Bounding boxes with keypoints
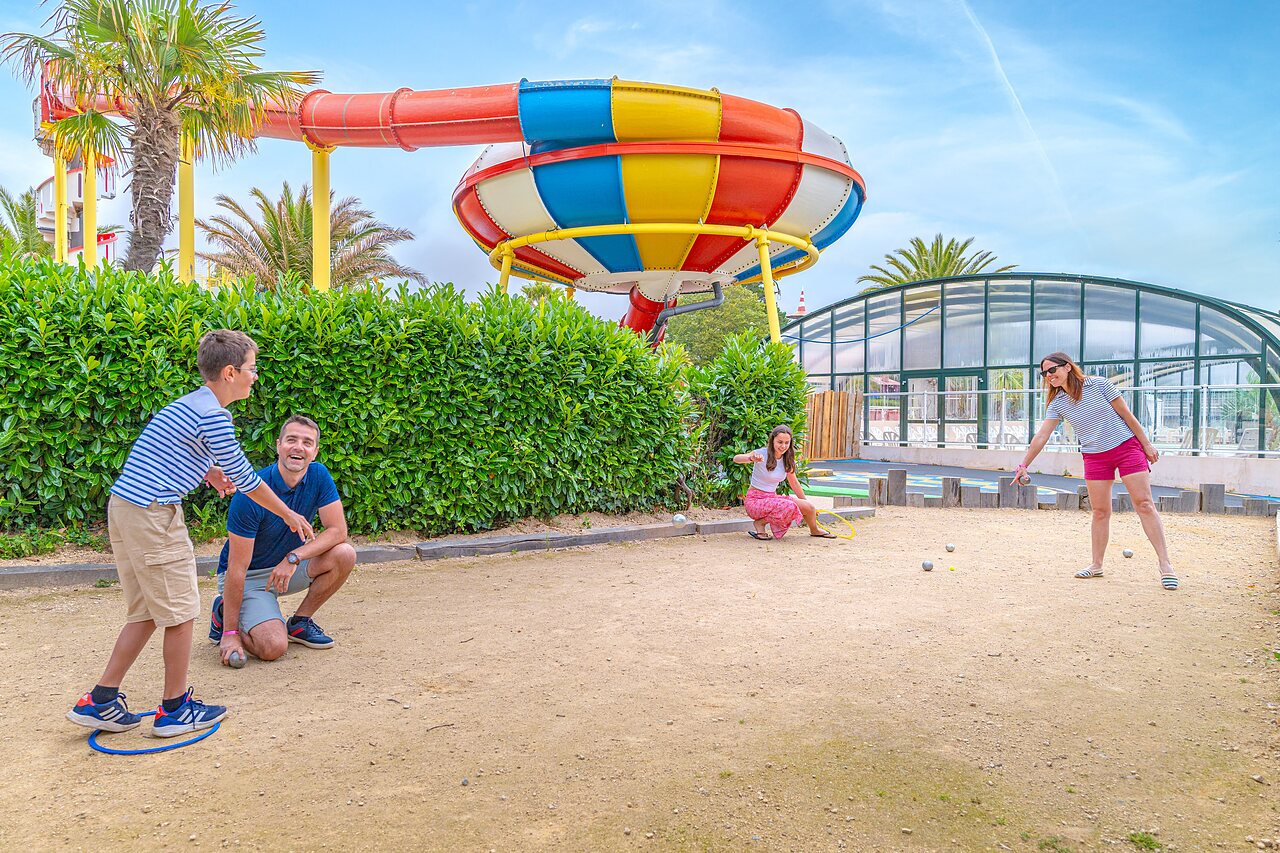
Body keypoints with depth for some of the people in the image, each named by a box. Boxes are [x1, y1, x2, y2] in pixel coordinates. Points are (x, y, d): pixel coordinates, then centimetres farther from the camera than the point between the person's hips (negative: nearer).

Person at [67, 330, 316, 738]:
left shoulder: (186, 404, 15)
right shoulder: (212, 415, -14)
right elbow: (245, 479, -9)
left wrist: (207, 468, 27)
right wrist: (289, 515, 2)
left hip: (122, 508, 10)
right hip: (153, 515, -10)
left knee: (145, 612, 17)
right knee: (179, 613, 3)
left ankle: (99, 701, 21)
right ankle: (175, 708, 15)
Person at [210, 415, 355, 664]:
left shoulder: (319, 476, -11)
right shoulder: (251, 494, -26)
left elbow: (338, 531, -13)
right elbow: (237, 568, -24)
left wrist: (293, 557, -28)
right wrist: (230, 633, -22)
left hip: (289, 566, 5)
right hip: (249, 576, -5)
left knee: (344, 555, -22)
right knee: (273, 647, -25)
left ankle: (299, 622, 1)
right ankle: (223, 614, 7)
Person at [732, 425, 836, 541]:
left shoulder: (787, 460, 4)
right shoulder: (763, 454, -15)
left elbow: (794, 483, 17)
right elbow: (736, 458, -30)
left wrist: (807, 503, 24)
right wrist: (751, 458, -51)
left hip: (772, 498, 6)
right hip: (755, 500, -6)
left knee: (810, 507, -6)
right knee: (789, 506, -32)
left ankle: (814, 530, 26)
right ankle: (760, 523, -9)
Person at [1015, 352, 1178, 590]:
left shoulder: (1098, 384, -9)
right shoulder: (1057, 404, 0)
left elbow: (1126, 414, -4)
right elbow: (1041, 436, -3)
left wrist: (1146, 444, -3)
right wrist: (1024, 465, -9)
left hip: (1127, 445, -3)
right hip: (1094, 456, 3)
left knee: (1144, 504, -8)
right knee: (1100, 511, 2)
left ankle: (1165, 564, -6)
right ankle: (1096, 565, 12)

_WHAT IS EXPECTED_
Put every line from the one containing "right wrist: (751, 458, -51)" through the end of the rows into a Markdown table with two columns, Number and Record line. Number the lines in order and leave out any blank lines.

_REPLY_
| Number | Record line |
|---|---|
| 1 | right wrist: (751, 458, -51) |
| 2 | left hip: (772, 498, 6) |
| 3 | right hip: (755, 500, -6) |
| 4 | left knee: (810, 507, -6) |
| 5 | right knee: (789, 506, -32) |
| 6 | left ankle: (814, 530, 26) |
| 7 | right ankle: (760, 523, -9) |
| 8 | Person at [1015, 352, 1178, 590]: |
| 9 | left shoulder: (1098, 384, -9) |
| 10 | right shoulder: (1057, 404, 0) |
| 11 | left elbow: (1126, 414, -4) |
| 12 | right elbow: (1041, 436, -3) |
| 13 | left wrist: (1146, 444, -3) |
| 14 | right wrist: (1024, 465, -9) |
| 15 | left hip: (1127, 445, -3) |
| 16 | right hip: (1094, 456, 3) |
| 17 | left knee: (1144, 504, -8) |
| 18 | right knee: (1100, 511, 2) |
| 19 | left ankle: (1165, 564, -6) |
| 20 | right ankle: (1096, 565, 12) |